Er warnte mich bei unebenem Untergrund und ich verstand langsam, dass seine Vorsicht nicht unbedingt etwas mit meiner Verfassung zu tun hatte, sondern dass es wirklich riskant war, ohne Beleuchtung bei dieser Tageszeit laufen zu gehen. Ich nahm mir vor, in Zukunft nicht mehr so spät daran zu denken, denn gerade bei meiner mangelnden Körperbeherrschung war das wirklich keine gute Idee.

Im Anschluss tat ich noch etwas für die Schule und heute nahm ich mir auch etwas von dem Puffer, den Carlisle und ich gemeinsam festgelegt hatten. Ich war zwar eigentlich gut vorangekommen, aber ich wollte diese Zeit einfach unter keinen Umständen ungenutzt verstreichen lassen. Außerdem tat es mir richtig gut, etwas mehr für die Schule machen zu dürfen. Irgendwie gab mir das das Gefühl, meinen Patzer etwas ausbügeln zu können. Nach einer halben Stunde beendete ich meine Arbeit aber, damit ich morgen auch noch mal die Gelegenheit hatte, etwas länger zu arbeiten, ehe es dann ins Wochenende ging.

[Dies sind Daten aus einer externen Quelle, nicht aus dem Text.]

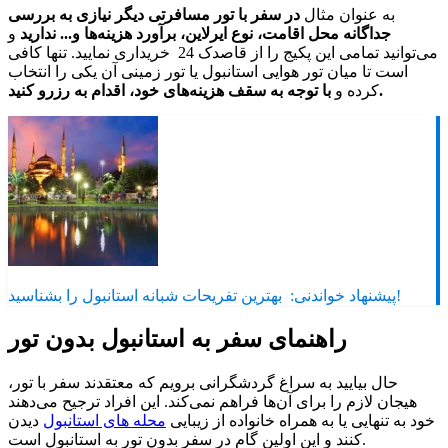
به عنوان مثال
در سفر با تور مسافرتی دیگر نیازی به بررسی
جداگانه محل اقامت، نوع ایرلاین، برآورد هزینه‌ها و... ندارید
و
می‌توانید تمامی این پکیج را از قاصدک 24 خریداری نمایید. تنها کافی
است تا میان تور هوایی استانبول یا تور زمینی آن یکی را انتخاب
با توجه به سقف هزینه‌های خود، اقدام به رزرو کنید.
کرده و
بهترین تفریحات شبانه استانبول را بشناسید!
پیشنهاد خواندنی:
راهنمای سفر به استانبول بدون تور
حال بیایید به سراغ گردشگرانی برویم که معتقدند سفر با تور،
هیجان لازم را برای آن‌ها فراهم نمی‌کند. این افراد ترجیح می‌دهند
خود به تنهایی یا به همراه خانواده از زیبایی
محله های استانبول
دیدن
کنند و این اولین گام در سفر بدون تور به استانبول است.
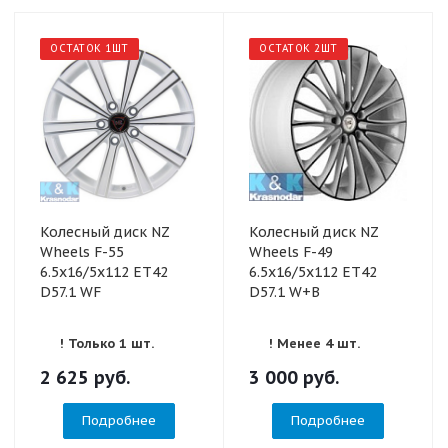
ОСТАТОК 1ШТ
ОСТАТОК 2ШТ
Колесный диск NZ
Колесный диск NZ
Wheels F-55
Wheels F-49
6.5x16/5x112 ET42
6.5x16/5x112 ET42
D57.1 WF
D57.1 W+B
! Только 1 шт.
! Менее 4 шт.
2 625
руб.
3 000
руб.
Подробнее
Подробнее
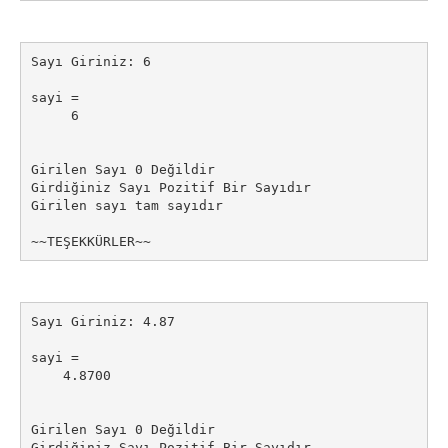
Sayı Giriniz: 6

sayi =

     6

Girilen Sayı 0 Değildir

Girdiğiniz Sayı Pozitif Bir Sayıdır

Girilen sayı tam sayıdır

~~TEŞEKKÜRLER~~
Sayı Giriniz: 4.87

sayi =

    4.8700

Girilen Sayı 0 Değildir

Girdiğiniz Sayı Pozitif Bir Sayıdır
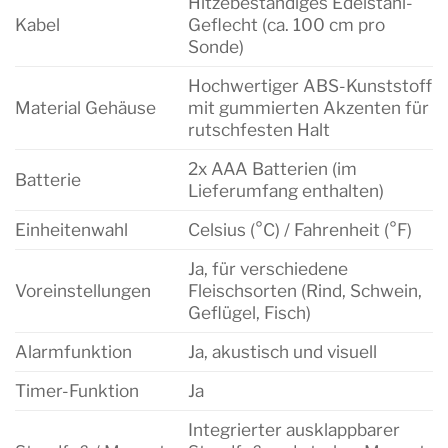
Hitzebeständiges Edelstahl-
Kabel
Geflecht (ca. 100 cm pro
Sonde)
Hochwertiger ABS-Kunststoff
Material Gehäuse
mit gummierten Akzenten für
rutschfesten Halt
2x AAA Batterien (im
Batterie
Lieferumfang enthalten)
Einheitenwahl
Celsius (°C) / Fahrenheit (°F)
Ja, für verschiedene
Voreinstellungen
Fleischsorten (Rind, Schwein,
Geflügel, Fisch)
Alarmfunktion
Ja, akustisch und visuell
Timer-Funktion
Ja
Integrierter ausklappbarer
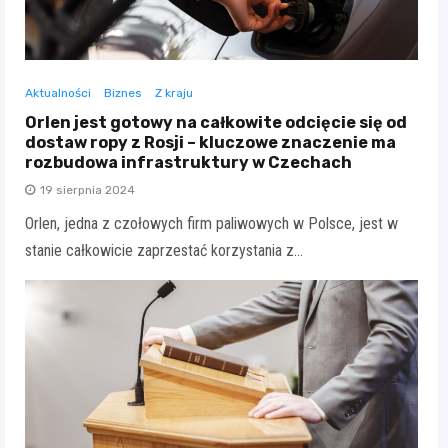
Aktualności
Biznes
Z kraju
Orlen jest gotowy na całkowite odcięcie się od
dostaw ropy z Rosji – kluczowe znaczenie ma
rozbudowa infrastruktury w Czechach
19 sierpnia 2024
Orlen, jedna z czołowych firm paliwowych w Polsce, jest w
stanie całkowicie zaprzestać korzystania z…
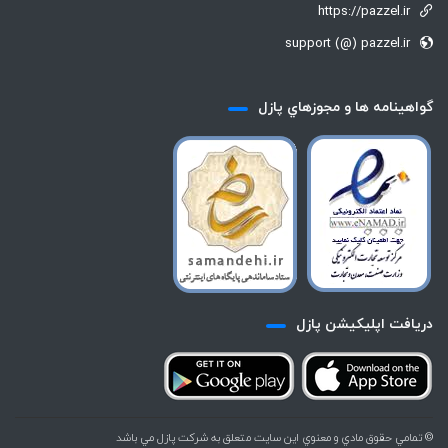
https://pazzel.ir
support (@) pazzel.ir
گواهينامه ها و مجوزهاي پازل
دريافت اپليكيشن پازل
© تمامي حقوق مادي و معنوي اين سايت متعلق به شركت پازل مي باشد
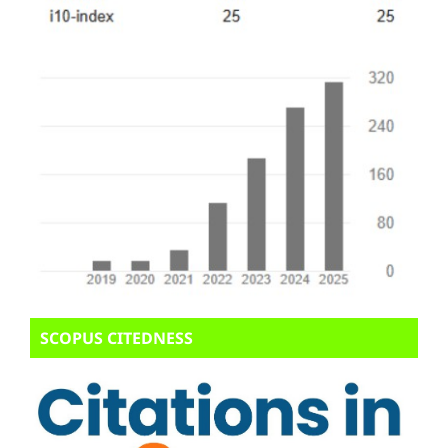
SCOPUS CITEDNESS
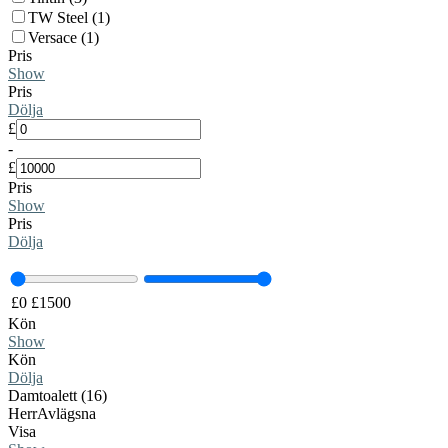
TW Steel (1)
Versace (1)
Pris
Show
Pris
Dölja
£
-
£
Pris
Show
Pris
Dölja
£
0
£
1500
Kön
Show
Kön
Dölja
Damtoalett (16)
Herr
Avlägsna
Visa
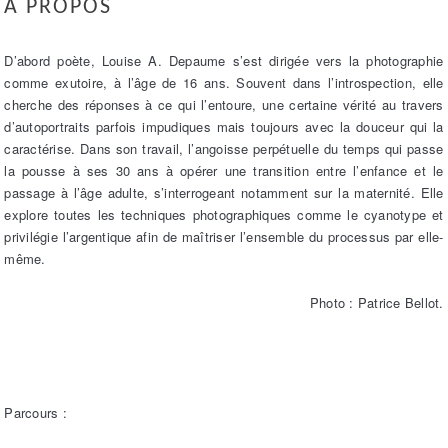
À PROPOS
D’abord poète, Louise A. Depaume s’est dirigée vers la photographie
comme exutoire, à l’âge de 16 ans. Souvent dans l’introspection, elle
cherche des réponses à ce qui l’entoure, une certaine vérité au travers
d’autoportraits parfois impudiques mais toujours avec la douceur qui la
caractérise. Dans son travail, l’angoisse perpétuelle du temps qui passe
la pousse à ses 30 ans à opérer une transition entre l’enfance et le
passage à l’âge adulte, s’interrogeant notamment sur la maternité. Elle
explore toutes les techniques photographiques comme le cyanotype et
privilégie l’argentique afin de maîtriser l’ensemble du processus par elle-
même.
Photo : Patrice Bellot.
Parcours :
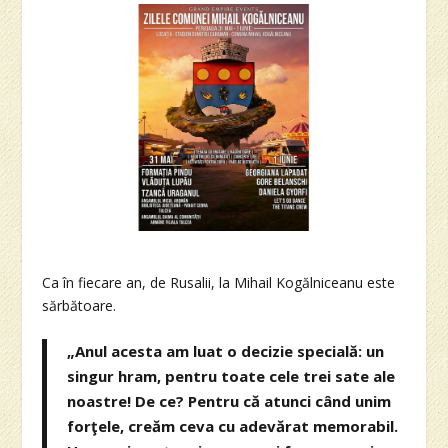
Ca în fiecare an, de Rusalii, la Mihail Kogălniceanu este
sărbătoare.
„Anul acesta am luat o decizie specială: un
singur hram, pentru toate cele trei sate ale
noastre! De ce? Pentru că atunci când unim
forţele, creăm ceva cu adevărat memorabil.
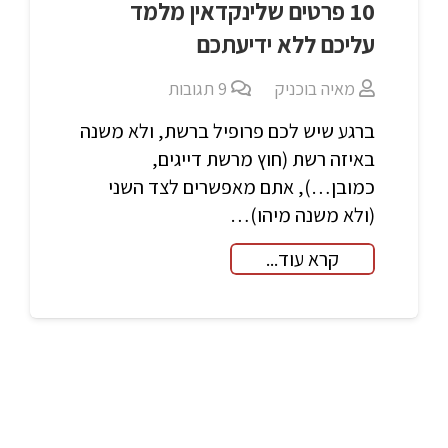
10 פרטים שלינקדאין מלמד
עליכם ללא ידיעתכם
מאיה בוכניק
9
תגובות
ברגע שיש לכם פרופיל ברשת, ולא משנה
באיזה רשת (חוץ מרשת דייגים,
כמובן…), אתם מאפשרים לצד השני
(ולא משנה מיהו)…
קרא עוד...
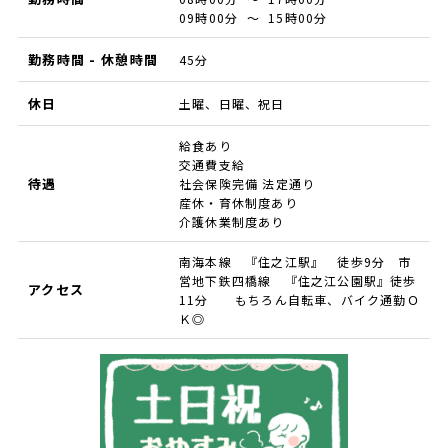
09時00分 ～ 15時00分
勤務時間 - 休憩時間
45分
休日
土曜、日曜、祝日
給食あり
交通費支給
待遇
社会保険完備 法定通り
産休・育休制度あり
介護休業制度あり
南海本線 『住之江駅』 徒歩9分 市
営地下鉄四橋線 『住之江公園駅』徒歩
アクセス
11分 もちろん自転車、バイク通勤Ｏ
Ｋ◎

Bei diesem Gedanken fiel mir gleich wieder ein, dass ich am Sonntag ja versuchen sollte, mich wieder meinen Dämonen zu stellen und sie herauszufordern. Noch war ich mir nicht sicher, was ich tun würde. Schokolade war einer meiner Angstgegner. Ich hatte es mittlerweile schon mehrmals – wenn auch selten – geschafft, in Eigeninitiative Chips zu essen, aber niemals Schokolade. Das war… zu viel.

Ich hatte Angst, dass mich diese Herausforderung überfordern würde und das alles in einem heillosen Durcheinander enden würde. Vor allem befürchtete ich aber, in einen Fressanfall zu rutschen. Seit ich wieder normaler aß, war das nicht sonderlich oft vorgekommen und bei weitem nicht so oft, wie ich es mir ausgemalt hatte, aber trotzdem bestand diese Gefahr. Carlisle hatte mich schon einmal gestoppt, aber ich sorgte mich, dass er mich dieses Mal vielleicht einfach gewähren lassen würde. Obwohl… Carlisle wusste doch, was das für mich bedeuten würde. Sicherlich würde er das dann nicht einfach zulassen. Oder?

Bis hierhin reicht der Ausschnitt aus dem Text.